» What you are asked to do
Can you transcribe the lines below word for word, leaving out the pictures?

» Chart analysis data
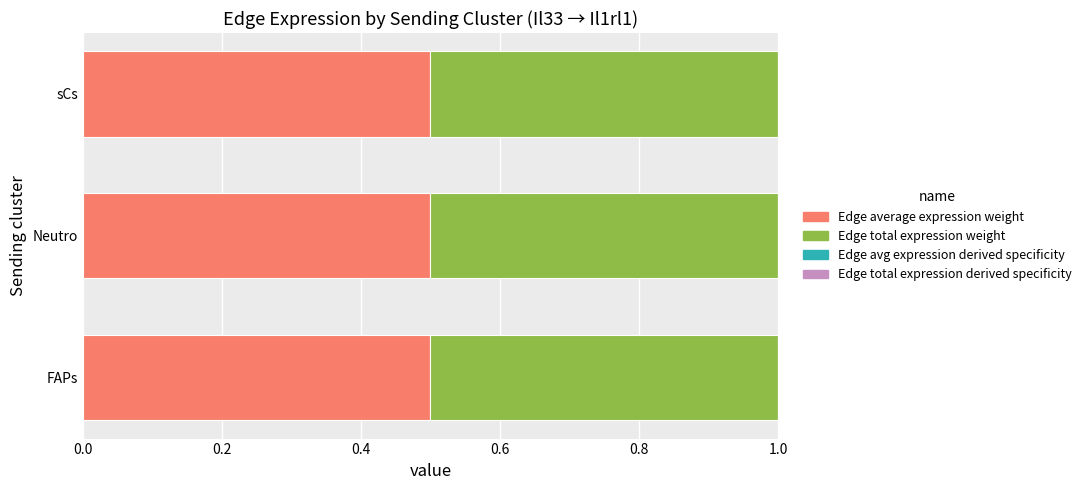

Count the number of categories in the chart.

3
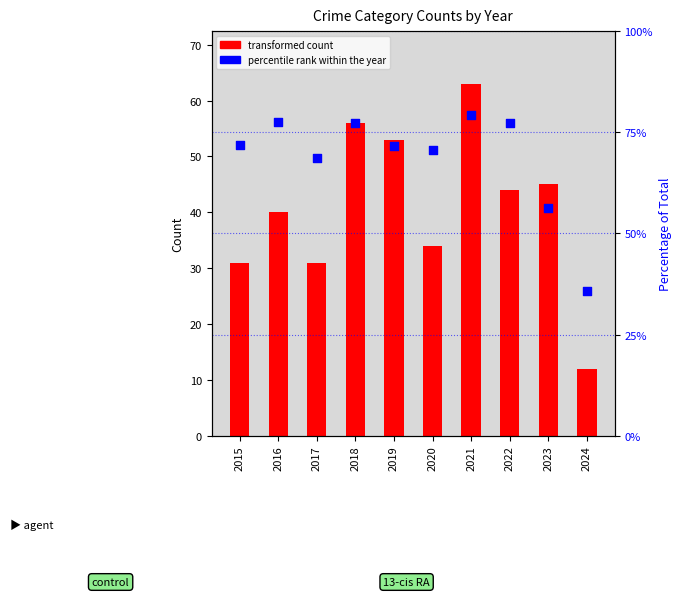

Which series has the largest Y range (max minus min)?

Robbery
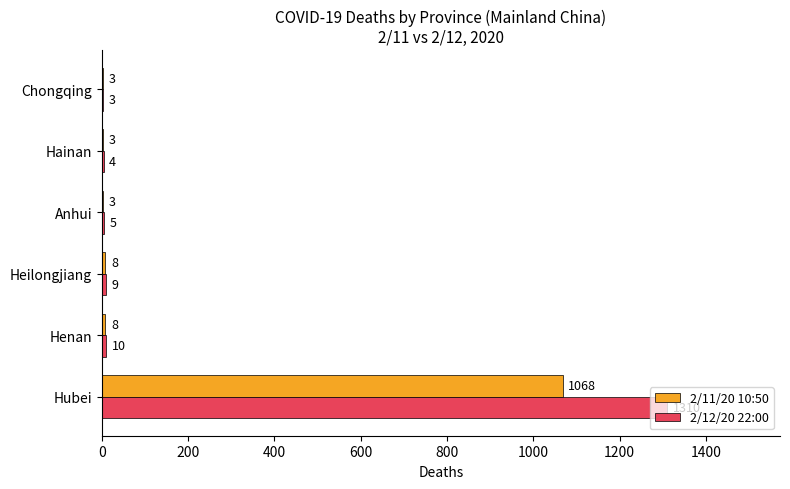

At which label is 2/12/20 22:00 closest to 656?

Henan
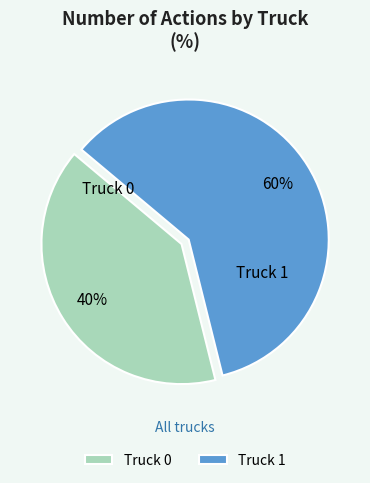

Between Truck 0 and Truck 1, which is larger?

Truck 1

» Answer box
Count the number of categories in the chart.

3

Which series has the largest Y range (max minus min)?

Robbery

At which label is 2/12/20 22:00 closest to 656?

Henan

Between Truck 0 and Truck 1, which is larger?

Truck 1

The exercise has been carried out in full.